BEST FIT: Big Star weren’t well known in the UK at all until the early ‘90s, until a band called Teenage Fanclub…
…I love Teenage Fanclub! Ming Tea covered a song of theirs, “What You Do to Me.” It repeats the same thing a lot, I love that song.
When Teenage Fanclub released Bandwagonesque, they talked about Big Star, who then suddenly became this big cult band here.
That's funny, we got to know about Teenage Fanclub here. The Ming Tea band from Austin Powers would occasionally do little things, we played at an improv show that Matthew Sweet and Mike were doing and we played “What You Do to Me”, and it’s funny, because it feels so delicious sounding and so joyful, and it's very repetitive, it's like a drone of wonderfulness. You don't want to leave. You don't want the three minutes and 50 seconds to end.
“You Can't Always Get What You Want” by The Rolling Stones
Some people thought The Bangles was us trying to have some connection to The Beatles, when you're so rooted in Beatles’ everythingness, - Beatles / Bangles, all that stuff that we talked about. But I love The Stones. The Rolling Stones seemed like the bad boys and The Beatles seemed more proper.
I loved it when I got into a phase in college in the ‘80s, where I was really realising what The Rolling Stones were about and how amazing and how alive it all was. You know, it's not perfected, it's not autotuned, it's all swagger and sex and its very vibrant music. I love “You Can't Always Get What You Want”, again, it was hard to pick just one, but that's an epic song.

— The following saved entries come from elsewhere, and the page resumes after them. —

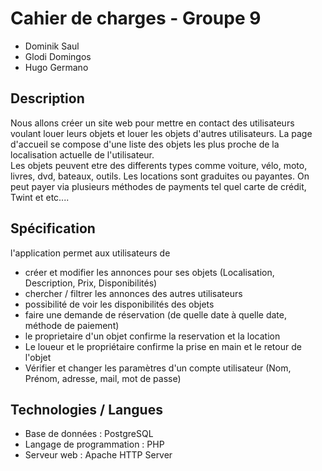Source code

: # Cahier de charges - Groupe 9
* Dominik Saul
* Glodi Domingos
* Hugo Germano

## Description
Nous allons créer un site web pour mettre en contact des utilisateurs voulant louer leurs objets et louer les objets d'autres utilisateurs. La page d'accueil se compose d'une liste des objets les plus proche de la localisation actuelle de l'utilisateur.   
Les objets peuvent etre des differents types comme voiture, vélo, moto, livres, dvd, bateaux, outils. Les locations sont graduites ou payantes. On peut payer via plusieurs méthodes de payments tel quel carte de crédit, Twint et etc....

## Spécification
l'application permet aux utilisateurs de
- créer et modifier les annonces pour ses objets (Localisation, Description, Prix, Disponibilités)
- chercher / filtrer les annonces des autres utilisateurs
- possibilité de voir les disponibilités des objets
- faire une demande de réservation (de quelle date à quelle date, méthode de paiement)
- le proprietaire d'un objet confirme la reservation et la location
- Le loueur et le propriétaire confirme la prise en main et le retour de l'objet
- Vérifier et changer les paramètres d'un compte utilisateur (Nom, Prénom, adresse, mail, mot de passe)

## Technologies / Langues
- Base de données : PostgreSQL
- Langage de programmation : PHP
- Serveur web : Apache HTTP Server
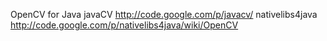 
OpenCV for Java
	javaCV http://code.google.com/p/javacv/
	nativelibs4java http://code.google.com/p/nativelibs4java/wiki/OpenCV

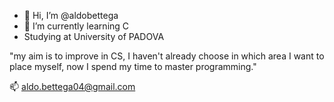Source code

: - 👋 Hi, I’m @aldobettega
- 🌱 I’m currently learning C
- Studying at University of PADOVA

"my aim is to improve in CS, I haven't already choose in which area I want to place myself, now I spend my time
  to master programming."
 
 📫 aldo.bettega04@gmail.com

<!---
aldobettega/aldobettega is a ✨ special ✨ repository because its `README.md` (this file) appears on your GitHub profile.
You can click the Preview link to take a look at your changes.
--->
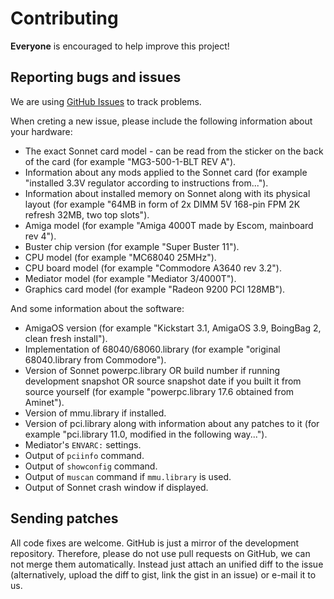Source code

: # Contributing

**Everyone** is encouraged to help improve this project!

## Reporting bugs and issues

We are using [GitHub Issues](https://github.com/Sakura-IT/SonnetAmiga/issues) to track problems.

When creting a new issue, please include the following information about your hardware:
* The exact Sonnet card model - can be read from the sticker on the back of the card (for example "MG3-500-1-BLT REV A").
* Information about any mods applied to the Sonnet card (for example "installed 3.3V regulator according to instructions from...").
* Information about installed memory on Sonnet along with its physical layout (for example "64MB in form of 2x DIMM 5V 168-pin FPM 2K refresh 32MB, two top slots").
* Amiga model (for example "Amiga 4000T made by Escom, mainboard rev 4").
* Buster chip version (for example "Super Buster 11").
* CPU model (for example "MC68040 25MHz").
* CPU board model (for example "Commodore A3640 rev 3.2").
* Mediator model (for example "Mediator 3/4000T").
* Graphics card model (for example "Radeon 9200 PCI 128MB").

And some information about the software:
* AmigaOS version (for example "Kickstart 3.1, AmigaOS 3.9, BoingBag 2, clean fresh install").
* Implementation of 68040/68060.library (for example "original 68040.library from Commodore").
* Version of Sonnet powerpc.library OR build number if running development snapshot OR source snapshot date if you built it from source yourself (for example "powerpc.library 17.6 obtained from Aminet").
* Version of mmu.library if installed.
* Version of pci.library along with information about any patches to it (for example "pci.library 11.0, modified in the following way...").
* Mediator's `ENVARC:` settings.
* Output of `pciinfo` command.
* Output of `showconfig` command.
* Output of `muscan` command if `mmu.library` is used.
* Output of Sonnet crash window if displayed.

## Sending patches

All code fixes are welcome. GitHub is just a mirror of the development repository. Therefore, please do not use pull requests on GitHub, we can not merge them automatically. Instead just attach an unified diff to the issue (alternatively, upload the diff to gist, link the gist in an issue) or e-mail it to us.

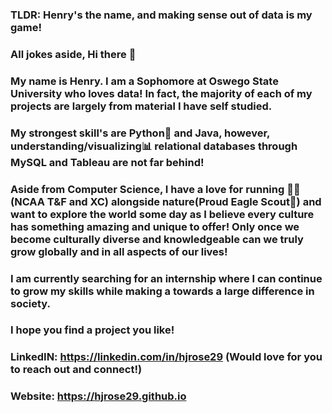 ### TLDR: Henry's the name, and making sense out of data is my game!

### All jokes aside, Hi there 👋

### My name is Henry. I am a Sophomore at Oswego State University who loves data! In fact, the majority of each of my projects are largely from material I have self studied.
### My strongest skill's are Python🐍 and Java, however, understanding/visualizing📊 relational databases through MySQL and Tableau are not far behind!
### Aside from Computer Science, I have a love for running 🏃‍♂️ (NCAA T&F and XC) alongside nature(Proud Eagle Scout🦅) and want to explore the world some day as I believe every culture has something amazing and unique to offer! Only once we become culturally diverse and knowledgeable can we truly grow globally and in all aspects of our lives!

### I am currently searching for an internship where I can continue to grow my skills while making a towards a large difference in society.

### I hope you find a project you like!

### LinkedIN: https://linkedin.com/in/hjrose29 (Would love for you to reach out and connect!)
### Website:  https://hjrose29.github.io
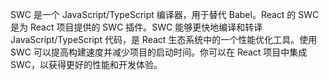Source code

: SWC 是一个 JavaScript/TypeScript 编译器，用于替代 Babel。React 的 SWC 是为 React 项目提供的 SWC 插件。SWC 能够更快地编译和转译 JavaScript/TypeScript 代码，是 React 生态系统中的一个性能优化工具。使用 SWC 可以提高构建速度并减少项目的启动时间。你可以在 React 项目中集成 SWC，以获得更好的性能和开发体验。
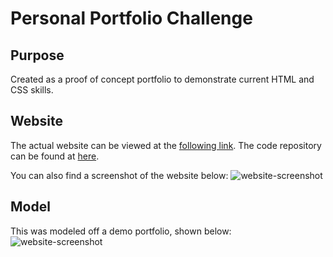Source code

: # Personal Portfolio Challenge

## Purpose
Created as a proof of concept portfolio to demonstrate current HTML and CSS skills.

## Website
The actual website can be viewed at the [following link](https://aelisker.github.io/). The code repository can be found at [here](https://github.com/aelisker/aelisker.github.io).

You can also find a screenshot of the website below:
![website-screenshot](./assets/images/portfolio-screenshot.png)

## Model
This was modeled off a demo portfolio, shown below:
![website-screenshot](./assets/images/demo.gif)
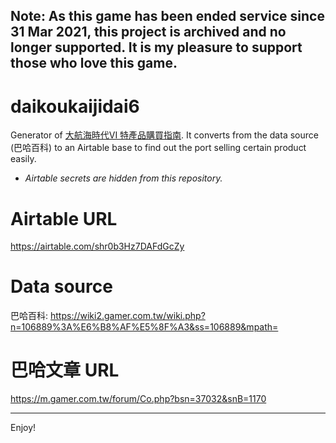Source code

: ## **Note: As this game has been ended service since 31 Mar 2021, this project is archived and no longer supported. It is my pleasure to support those who love this game.**

# daikoukaijidai6
Generator of [大航海時代VI 特產品購買指南](https://airtable.com/shr0b3Hz7DAFdGcZy). It converts from the data source (巴哈百科) to an Airtable base to find out the port selling certain product easily.

- *Airtable secrets are hidden from this repository.*

# Airtable URL
https://airtable.com/shr0b3Hz7DAFdGcZy

# Data source
巴哈百科: https://wiki2.gamer.com.tw/wiki.php?n=106889%3A%E6%B8%AF%E5%8F%A3&ss=106889&mpath=

# 巴哈文章 URL
https://m.gamer.com.tw/forum/Co.php?bsn=37032&snB=1170

---
Enjoy!
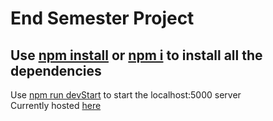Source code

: # End Semester Project
## Use [npm install](#) or [npm i](#) to install all the dependencies
Use [npm run devStart](#) to start the localhost:5000 server \
Currently hosted [here](https://fitnhealthy-node.herokuapp.com/index.html)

BEST FIT: I watched “You Can't Always Get What You Want” from the Rock and Roll Circus film this morning. Mick Jagger hated the finished film, but it really caught that air of menace they had, from Jaggers’ shimmying to Keith Richards’ nonchalant cool.

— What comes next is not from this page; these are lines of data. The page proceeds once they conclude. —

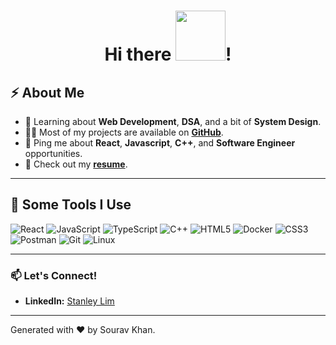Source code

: <h1 align="center"> Hi there <img src="https://i.pinimg.com/originals/8a/a4/59/8aa4595fb24b6ed585dddac4622b2445.gif" width="80">!</h1>

## ⚡️ About Me
- 🧐 Learning about **Web Development**, **DSA**, and a bit of **System Design**.
- 👨‍💻 Most of my projects are available on **[GitHub](https://github.com/souravkhan12)**.
- 💬 Ping me about **React**, **Javascript**, **C++**, and **Software Engineer** opportunities.
- 📙 Check out my **[resume](https://drive.google.com/file/d/10NOt1pn2CvI92vk-pyvlIH9reCUiz5UL/view?usp=sharing)**.
---

## 🚀 Some Tools I Use
![React](https://img.shields.io/badge/-React-61DAFB?style=flat&logo=react&logoColor=white)
![JavaScript](https://img.shields.io/badge/-JavaScript-F7DF1E?style=flat&logo=javascript&logoColor=black)
![TypeScript](https://img.shields.io/badge/-TypeScript-007ACC?style=flat&logo=typescript&logoColor=white)
![C++](https://img.shields.io/badge/-C++-00599C?style=flat&logo=c%2B%2B&logoColor=white)
![HTML5](https://img.shields.io/badge/-HTML5-E34F26?style=flat&logo=html5&logoColor=white)
![Docker](https://img.shields.io/badge/-Docker-2496ED?style=flat&logo=docker&logoColor=white)
![CSS3](https://img.shields.io/badge/-CSS3-1572B6?style=flat&logo=css3&logoColor=white)
![Postman](https://img.shields.io/badge/-Postman-FF6C37?style=flat&logo=postman&logoColor=white)
![Git](https://img.shields.io/badge/-Git-F05032?style=flat&logo=git&logoColor=white)
![Linux](https://img.shields.io/badge/-Linux-FCC624?style=flat&logo=linux&logoColor=black)

---

### 📫 Let's Connect!
- **LinkedIn:** [Stanley Lim](https://www.linkedin.com/in/souravkhan1)

---
Generated with ❤️ by Sourav Khan.
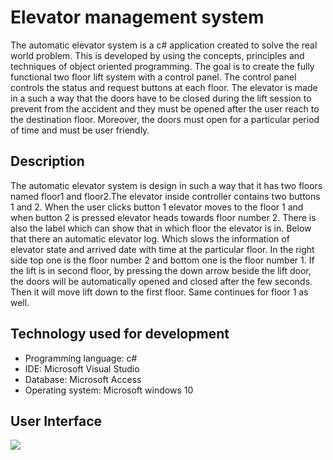 # Elevator management system

The automatic elevator system is a c# application created to solve the real world problem. This is developed by using the concepts, principles and techniques of object oriented programming. The goal is to create the fully functional two floor lift system with a control panel. The control panel controls the status and request buttons at each floor. The elevator is made in a such a way that the doors have to be closed during the lift session to prevent from the accident and they must be opened after the user reach to the destination floor. Moreover, the doors must open for a particular period of time and must be user friendly.


## Description

The automatic elevator system is design in such a way that it has two floors named floor1 and floor2.The elevator inside controller contains two buttons 1 and 2. When the user clicks button 1 elevator moves to the floor 1 and when button 2 is pressed elevator heads towards floor number 2. There is also the label which can show that in which floor the elevator is in. Below that there an automatic elevator log. Which slows the information of elevator state and arrived date with time at the particular floor. In the right side top one is the floor number 2 and bottom one is the floor number 1. If the lift is in second floor, by pressing the down arrow beside the lift door, the doors will be automatically opened and closed after the few seconds. Then it will move lift down to the first floor. Same continues for floor 1 as well.

## Technology used for development

* Programming language: c#
* IDE: Microsoft Visual Studio
* Database: Microsoft Access
* Operating system: Microsoft windows 10

## User Interface

<img src="https://user-images.githubusercontent.com/59787504/99368049-d3703c00-28e2-11eb-95e8-eaa4f0d1fa0c.png">
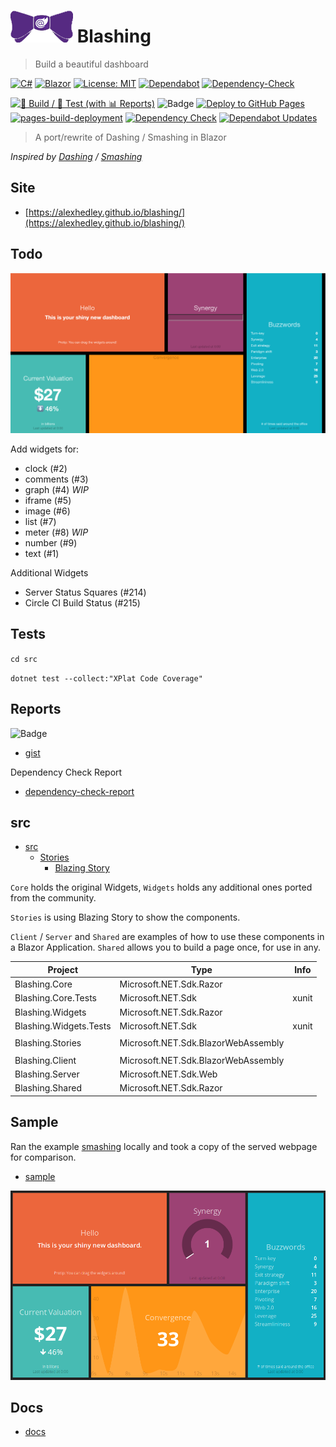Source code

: # ![bowtie (blazor)](docs/images/bowtie_blazor_logo.png "bowtie (blazor)") Blashing

> Build a beautiful dashboard

[![C#](https://img.shields.io/badge/c%23-%23239120.svg?style=for-the-badge&logo=c-sharp&logoColor=white)](https://learn.microsoft.com/en-us/dotnet/csharp/)
[![Blazor](https://img.shields.io/badge/blazor-%235C2D91.svg?style=for-the-badge&logo=blazor&logoColor=white)](https://dotnet.microsoft.com/en-us/apps/aspnet/web-apps/blazor)
[![License: MIT](https://img.shields.io/badge/License-MIT-lightgrey.svg?style=for-the-badge)](LICENSE) <!-- https://opensource.org/licenses/MIT -->
[![Dependabot](https://img.shields.io/badge/dependabot-025E8C?style=for-the-badge&logo=dependabot&logoColor=white)](https://github.com/AlexHedley/blashing/security/dependabot)
[![Dependency-Check](https://img.shields.io/badge/DependencyCheck-f78d0a.svg?style=for-the-badge&logo=dependencycheck&logoColor=white)](https://owasp.org/www-project-dependency-check/)

[![🔨 Build / 🧪 Test (with 📊 Reports)](https://github.com/AlexHedley/blashing/actions/workflows/build-test.yml/badge.svg)](https://github.com/AlexHedley/blashing/actions/workflows/build-test.yml)
![Badge](https://gist.githubusercontent.com/AlexHedley/867fcfe2ac7154c6b610c8189adac06c/raw/blashing_core_tests.md_badge.svg "Badge")
[![Deploy to GitHub Pages](https://github.com/AlexHedley/blashing/actions/workflows/deploy-site.yml/badge.svg)](https://github.com/AlexHedley/blashing/actions/workflows/deploy-site.yml) [![pages-build-deployment](https://github.com/AlexHedley/blashing/actions/workflows/pages/pages-build-deployment/badge.svg)](https://github.com/AlexHedley/blashing/actions/workflows/pages/pages-build-deployment)
[![Dependency Check](https://github.com/AlexHedley/blashing/actions/workflows/depcheck.yml/badge.svg)](https://github.com/AlexHedley/blashing/actions/workflows/depcheck.yml)
[![Dependabot Updates](https://github.com/AlexHedley/blashing/actions/workflows/dependabot/dependabot-updates/badge.svg)](https://github.com/AlexHedley/blashing/actions/workflows/dependabot/dependabot-updates)

> A port/rewrite of Dashing / Smashing in Blazor

_Inspired by [Dashing](https://github.com/Shopify/dashing) / [Smashing](https://github.com/Smashing/smashing)_

## Site

- [https://alexhedley.github.io/blashing/](https://alexhedley.github.io/blashing/)

## Todo

<!-- ![Progress](docs/images/progress/progress.png "Progress") -->
![Demo](docs/images/progress/demo.png "Demo")

Add widgets for:

- clock (#2)
- comments (#3)
- graph (#4) _WIP_
- iframe (#5)
- image (#6)
- list (#7)
- meter (#8) _WIP_
- number (#9)
- text (#1)

Additional Widgets

- Server Status Squares (#214)
- Circle CI Build Status (#215)

## Tests

`cd src`

`dotnet test --collect:"XPlat Code Coverage"`

## Reports

![Badge](https://gist.githubusercontent.com/AlexHedley/867fcfe2ac7154c6b610c8189adac06c/raw/blashing_core_tests.md_badge.svg "Badge")

- [gist](https://gist.github.com/AlexHedley/867fcfe2ac7154c6b610c8189adac06c)

Dependency Check Report

- [dependency-check-report](https://alexhedley.com/blashing/reports/dependency-check-report.html)

## src

- [src](src/)
  - [Stories](src/Blashing.Stories)
    - [Blazing Story](https://github.com/jsakamoto/BlazingStory)

`Core` holds the original Widgets, `Widgets` holds any additional ones ported from the community.

`Stories` is using Blazing Story to show the components.

`Client` / `Server` and `Shared` are examples of how to use these components in a Blazor Application. `Shared` allows you to build a page once, for use in any.

| Project                                      | Type                                | Info  |
| -------------------------------------------- | ----------------------------------- | ----- |
| Blashing.Core                                | Microsoft.NET.Sdk.Razor             |       |
| Blashing.Core.Tests                          | Microsoft.NET.Sdk                   | xunit |
| Blashing.Widgets                             | Microsoft.NET.Sdk.Razor             |       |
| Blashing.Widgets.Tests                       | Microsoft.NET.Sdk                   | xunit |
|                                              |                                     |       |
| Blashing.Stories                             | Microsoft.NET.Sdk.BlazorWebAssembly |       |
|                                              |                                     |       |
| Blashing.Client                              | Microsoft.NET.Sdk.BlazorWebAssembly |       |
| Blashing.Server                              | Microsoft.NET.Sdk.Web               |       |
| Blashing.Shared                              | Microsoft.NET.Sdk.Razor             |       |

## Sample

Ran the example [smashing](https://github.com/Smashing/smashing) locally and took a copy of the served webpage for comparison.

- [sample](index.html)

![Original Screenshot](docs/images/progress/original_screenshot.png "Original Screenshot")

## Docs

- [docs](docs/README.md)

I mean, the Beatles were all in their suits and refined, but The Stones just had this kind of sex oozing from them, and that was part of their mystique. I love Mick’s moves and I love Keith. I love his memoir and I love how happy he is, no matter what's going on he just finds joy. Maybe that's just my impression, and there was a dark side, but I don't ever see that. I love them.
“Águas de Março (Waters of March)” by Elis Regina and Antonio Carlos Jobim
It's very hard to pick only nine songs but I really wanted to include this one, because I want to turn people on to it, anyone who might happen to read this. It's fairly obscure but it's one of those ones that’s a go to song for me. I consider it to be in the pantheon of great songs that I turn to as needed.
This particular duet is, again, I keep talking about these songs like they're a brand of a drug, but in a way, this is like an antidepressant song. There's a beautiful YouTube clip of them singing, facing each other with a microphone, and at one point she's having a cigarette and they're giggling in the song. I always send this song to friends who are going through a difficult time. I find it so uplifting.
BEST FIT: How did you discover it?
That is a good question, let me think. I know, it was someone I was sharing music with, and I can't now remember who, because it's been a while. They sent me a playlist of songs in this genre, and I always liked “The Girl from Ipanema” by Astrud Gilberto, so that was the song I knew. I think perhaps this version of “Waters of March” was on it, but it's been covered by many, many people.
It's like a long poem, it’s a life affirming thing. I don't have the words in front of me, but it's like everything has a way of making you realise that life has these ups and these downs. You're going to have your problems and you're going to lose things, and all the ups and downs of the experience of life itself are thrown in there. But it's done in a way that makes you feel okay.
It's like a drug, it's a philosophy, it's a mantra, it's a poem. It's just a wonderful philosophy.